> Text passage:
START

What is the state of Christianity and Democracy in America? This episode features some of the most timely and relevant reflections on faith and politics in America this week from the past six months of this podcast. Our recent guests Willie Jennings, David French, Marilynne Robinson, Robert George, and Samuel Perry and Andrew Whitehead, and Arlie Hochschild each offer perspectives we need to understand the political moment through the eyes of faith and culture.

What is the state of Christianity and Democracy in America? We mined the past 6 months of episodes for the most timely, relevant, and even strangely prescient reflections on faith and politics in America. Past guests Willie Jennings, David French, Marilynne Robinson, Robert George, and Samuel Perry and Andrew Whitehead, and Arlie Hochschild each offer perspectives we need to understand the political moment through the eyes of faith and culture.

Here’s the breakdown of our episode today—it’s really a “best of" for faith and politics in America today.

Episode Contents / Show Notes

  • 3:33 - Theologian Willie Jennings on crowds, mobs, fear, and anger
  • 14:17 - Sociologists Samuel Perry and Andrew Whitehead on Christian Nationalism, identity, and violence
  • 20:01 - Novelist Marilynne Robinson on Christianity and democracy
  • 23:17 - Political commentator David French on political exhaustion, culture war, and the role of faith in political division
  • 34:22 - Legal scholar Robert George on the breakdown of civic friendship
  • 44:32 - Sociologist Arlie Hochschild on building shelters from shame and crossing a bridge to empathy

Support For the Life of the World by Giving to the Yale Center for Faith & Culture: https://faith.yale.edu/give

Episode Introduction

Hello friends and listeners. Thanks for tuning in to the show. This week, in light of the tension and need for perspective, we’re turning to some of the more significant points of relevance from some of our past episodes. We’ve got plenty more fresh conversations and reflections coming your way in 2021, but this week has seemed to just catch us all. And if you haven’t yet heard Miroslav Volf deliver our joint statement from the staff of the Yale Center for Faith & Culture on Sedition at the Capitol, then check out that 10-minute episode as well.

END

> Short problem A: In the podcast episode notes, who delivered the joint statement on Sedition at the Capitol?
> Short problem B: Using the podcast episode notes, explain why this week's episode draws on past episodes instead of a new conversation.
> Short problem C: Repeat the podcast episode notes from "Support For the" up to and including "episode as well.".
The entries that follow play no part in the work here.

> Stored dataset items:
START

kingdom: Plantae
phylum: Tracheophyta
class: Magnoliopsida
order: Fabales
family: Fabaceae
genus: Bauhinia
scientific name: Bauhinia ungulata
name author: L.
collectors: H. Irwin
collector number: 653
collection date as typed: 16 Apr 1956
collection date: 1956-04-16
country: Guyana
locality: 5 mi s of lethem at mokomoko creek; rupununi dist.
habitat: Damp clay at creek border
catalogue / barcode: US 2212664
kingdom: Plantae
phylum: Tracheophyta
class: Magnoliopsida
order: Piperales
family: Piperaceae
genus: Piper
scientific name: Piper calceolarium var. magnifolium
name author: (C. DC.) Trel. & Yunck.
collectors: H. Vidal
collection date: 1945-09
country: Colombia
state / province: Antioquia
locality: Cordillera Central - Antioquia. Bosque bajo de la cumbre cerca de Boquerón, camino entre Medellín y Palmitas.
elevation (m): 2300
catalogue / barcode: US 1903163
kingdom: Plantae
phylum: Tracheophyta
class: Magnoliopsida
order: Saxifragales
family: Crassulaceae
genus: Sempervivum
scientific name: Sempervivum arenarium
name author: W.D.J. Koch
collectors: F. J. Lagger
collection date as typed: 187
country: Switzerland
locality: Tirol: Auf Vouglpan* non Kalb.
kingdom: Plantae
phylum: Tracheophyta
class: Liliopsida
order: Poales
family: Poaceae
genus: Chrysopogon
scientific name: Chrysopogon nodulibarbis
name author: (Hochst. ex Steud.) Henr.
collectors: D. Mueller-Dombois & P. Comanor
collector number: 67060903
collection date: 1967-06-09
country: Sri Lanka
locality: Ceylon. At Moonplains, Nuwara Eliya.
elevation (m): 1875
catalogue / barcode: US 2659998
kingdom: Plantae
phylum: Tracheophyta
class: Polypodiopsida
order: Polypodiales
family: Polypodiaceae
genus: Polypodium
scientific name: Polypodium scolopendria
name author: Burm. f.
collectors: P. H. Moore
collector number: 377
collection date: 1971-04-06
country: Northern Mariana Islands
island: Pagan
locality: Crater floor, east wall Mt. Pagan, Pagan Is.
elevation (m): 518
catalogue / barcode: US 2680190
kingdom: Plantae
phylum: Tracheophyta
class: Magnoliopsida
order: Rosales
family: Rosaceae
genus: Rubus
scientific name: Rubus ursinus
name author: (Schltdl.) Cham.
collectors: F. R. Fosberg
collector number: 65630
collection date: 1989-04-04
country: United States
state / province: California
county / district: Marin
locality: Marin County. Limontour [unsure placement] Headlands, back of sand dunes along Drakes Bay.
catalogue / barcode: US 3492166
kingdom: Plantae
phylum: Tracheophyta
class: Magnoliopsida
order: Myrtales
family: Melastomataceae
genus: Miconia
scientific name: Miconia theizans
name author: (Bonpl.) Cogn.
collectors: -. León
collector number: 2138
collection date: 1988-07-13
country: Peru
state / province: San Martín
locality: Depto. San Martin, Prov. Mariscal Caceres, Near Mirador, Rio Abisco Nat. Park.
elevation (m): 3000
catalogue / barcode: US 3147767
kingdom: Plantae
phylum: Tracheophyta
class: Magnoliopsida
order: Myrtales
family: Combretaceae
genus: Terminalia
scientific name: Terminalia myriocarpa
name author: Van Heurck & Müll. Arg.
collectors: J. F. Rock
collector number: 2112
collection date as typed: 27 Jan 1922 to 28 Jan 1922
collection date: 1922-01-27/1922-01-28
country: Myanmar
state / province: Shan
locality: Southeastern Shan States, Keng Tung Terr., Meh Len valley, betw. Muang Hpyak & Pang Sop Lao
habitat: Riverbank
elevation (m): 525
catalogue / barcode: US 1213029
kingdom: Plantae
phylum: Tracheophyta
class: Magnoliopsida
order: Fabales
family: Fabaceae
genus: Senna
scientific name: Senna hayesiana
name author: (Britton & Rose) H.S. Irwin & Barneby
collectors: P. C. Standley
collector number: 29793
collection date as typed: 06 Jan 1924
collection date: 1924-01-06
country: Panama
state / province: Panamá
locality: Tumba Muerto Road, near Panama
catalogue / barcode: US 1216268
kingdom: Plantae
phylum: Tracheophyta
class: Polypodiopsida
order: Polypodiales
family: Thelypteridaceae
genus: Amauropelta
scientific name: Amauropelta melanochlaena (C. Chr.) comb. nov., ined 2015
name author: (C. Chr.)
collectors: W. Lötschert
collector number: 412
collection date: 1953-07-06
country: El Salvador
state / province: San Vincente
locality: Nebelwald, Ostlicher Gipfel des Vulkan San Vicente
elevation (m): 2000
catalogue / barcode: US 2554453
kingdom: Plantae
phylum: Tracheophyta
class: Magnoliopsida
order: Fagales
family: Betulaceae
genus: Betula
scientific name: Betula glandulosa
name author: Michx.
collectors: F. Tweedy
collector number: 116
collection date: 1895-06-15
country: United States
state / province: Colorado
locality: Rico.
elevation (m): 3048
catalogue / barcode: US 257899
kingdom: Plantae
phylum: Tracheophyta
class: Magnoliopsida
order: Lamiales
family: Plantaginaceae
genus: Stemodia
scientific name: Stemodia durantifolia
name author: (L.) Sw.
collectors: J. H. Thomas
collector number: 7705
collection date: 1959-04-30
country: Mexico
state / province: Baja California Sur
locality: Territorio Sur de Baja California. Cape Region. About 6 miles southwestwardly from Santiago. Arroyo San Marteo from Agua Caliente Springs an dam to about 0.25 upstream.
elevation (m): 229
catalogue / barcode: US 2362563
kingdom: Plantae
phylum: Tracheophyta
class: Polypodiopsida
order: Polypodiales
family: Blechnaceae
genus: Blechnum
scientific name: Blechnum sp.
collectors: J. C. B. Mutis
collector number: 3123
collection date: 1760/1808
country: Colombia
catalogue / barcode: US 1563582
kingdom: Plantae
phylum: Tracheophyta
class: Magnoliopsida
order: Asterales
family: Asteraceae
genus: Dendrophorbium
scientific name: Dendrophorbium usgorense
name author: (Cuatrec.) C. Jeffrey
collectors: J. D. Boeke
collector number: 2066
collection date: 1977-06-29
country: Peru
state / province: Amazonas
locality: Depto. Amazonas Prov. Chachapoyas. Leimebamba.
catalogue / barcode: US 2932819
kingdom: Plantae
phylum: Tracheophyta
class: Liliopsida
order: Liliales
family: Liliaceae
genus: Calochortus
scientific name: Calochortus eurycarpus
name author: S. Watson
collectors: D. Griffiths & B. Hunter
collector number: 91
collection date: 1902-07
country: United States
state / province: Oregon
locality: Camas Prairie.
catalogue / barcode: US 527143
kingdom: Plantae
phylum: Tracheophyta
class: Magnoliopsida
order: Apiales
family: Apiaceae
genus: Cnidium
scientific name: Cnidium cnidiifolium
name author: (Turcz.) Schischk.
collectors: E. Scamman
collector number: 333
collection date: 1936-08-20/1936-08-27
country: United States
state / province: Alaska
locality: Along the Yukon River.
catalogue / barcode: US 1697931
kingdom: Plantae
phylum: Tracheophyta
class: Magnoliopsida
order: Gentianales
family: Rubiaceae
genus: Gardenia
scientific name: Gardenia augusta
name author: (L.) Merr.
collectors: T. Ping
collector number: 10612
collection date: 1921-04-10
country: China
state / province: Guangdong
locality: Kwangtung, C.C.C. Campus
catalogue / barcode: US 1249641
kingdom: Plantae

END

> Full output A: Miroslav Volf.

> Full output B: The episode turns to past conversations in light of the current tension and the need for perspective. The hosts say this week seemed to catch everyone, so they chose the most timely and relevant earlier reflections on faith and politics.

> Full output C:
Support For the Life of the World by Giving to the Yale Center for Faith & Culture: https://faith.yale.edu/give

Episode Introduction

Hello friends and listeners. Thanks for tuning in to the show. This week, in light of the tension and need for perspective, we’re turning to some of the more significant points of relevance from some of our past episodes. We’ve got plenty more fresh conversations and reflections coming your way in 2021, but this week has seemed to just catch us all. And if you haven’t yet heard Miroslav Volf deliver our joint statement from the staff of the Yale Center for Faith & Culture on Sedition at the Capitol, then check out that 10-minute episode as well.